[Data records]

━━━━━━━━━━

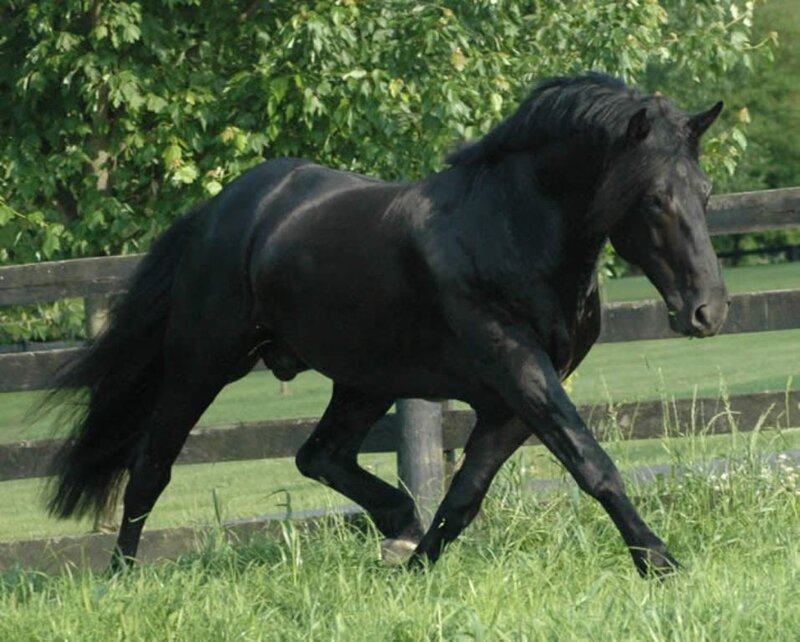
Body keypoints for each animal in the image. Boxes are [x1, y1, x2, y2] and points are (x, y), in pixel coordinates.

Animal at [45, 72, 728, 576]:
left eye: (705, 192)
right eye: (654, 199)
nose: (708, 310)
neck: (510, 231)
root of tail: (221, 210)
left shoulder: (512, 398)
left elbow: (464, 495)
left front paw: (418, 569)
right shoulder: (519, 371)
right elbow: (592, 463)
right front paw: (661, 563)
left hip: (365, 381)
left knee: (318, 455)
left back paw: (399, 528)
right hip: (202, 363)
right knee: (151, 468)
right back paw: (120, 578)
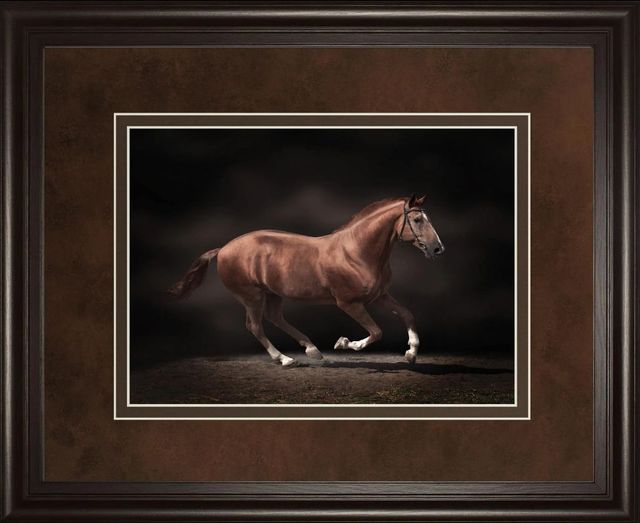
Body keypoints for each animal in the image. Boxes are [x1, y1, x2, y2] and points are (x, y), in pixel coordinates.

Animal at [168, 194, 445, 366]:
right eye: (417, 220)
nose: (438, 249)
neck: (356, 251)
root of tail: (224, 248)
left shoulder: (379, 296)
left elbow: (407, 314)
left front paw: (411, 353)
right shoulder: (349, 303)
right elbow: (376, 332)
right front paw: (345, 343)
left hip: (273, 294)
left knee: (275, 318)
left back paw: (312, 351)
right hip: (251, 296)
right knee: (255, 326)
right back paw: (285, 359)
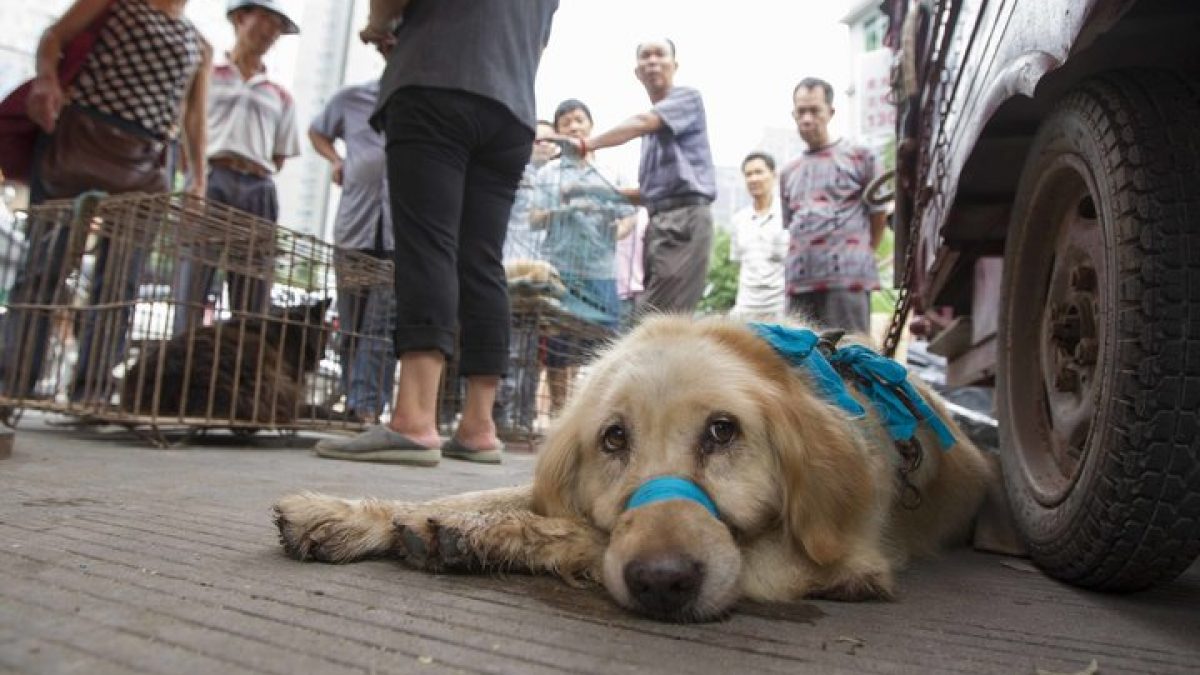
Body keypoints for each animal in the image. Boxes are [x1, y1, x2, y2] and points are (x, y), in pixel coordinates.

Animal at [272, 314, 993, 619]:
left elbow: (586, 533)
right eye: (613, 438)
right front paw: (352, 514)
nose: (661, 582)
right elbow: (487, 493)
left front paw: (477, 534)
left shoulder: (842, 562)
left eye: (723, 431)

━━━━━━━━━━

ACTIVITY » Using the data above, give again exactly the lines starting at the one holding "right hip: (202, 363)" and ending at the one holding "right back paw: (285, 359)", inclusive, and nothing more. Omit the pictures.

THE ANSWER »
right hip: (202, 363)
right knee: (151, 468)
right back paw: (120, 578)
Body keypoints for each animal in the image. Boxes are [x1, y1, x2, y2] and points are (x, y), in pixel coordinates.

Animal at [168, 194, 445, 366]:
right eye: (417, 220)
nose: (438, 249)
neck: (356, 251)
root of tail: (224, 248)
left shoulder: (379, 296)
left elbow: (407, 314)
left front paw: (411, 353)
right shoulder: (349, 303)
right elbow: (376, 332)
right front paw: (345, 343)
left hip: (273, 294)
left knee: (275, 318)
left back paw: (312, 351)
right hip: (251, 296)
right knee: (255, 326)
right back paw: (285, 359)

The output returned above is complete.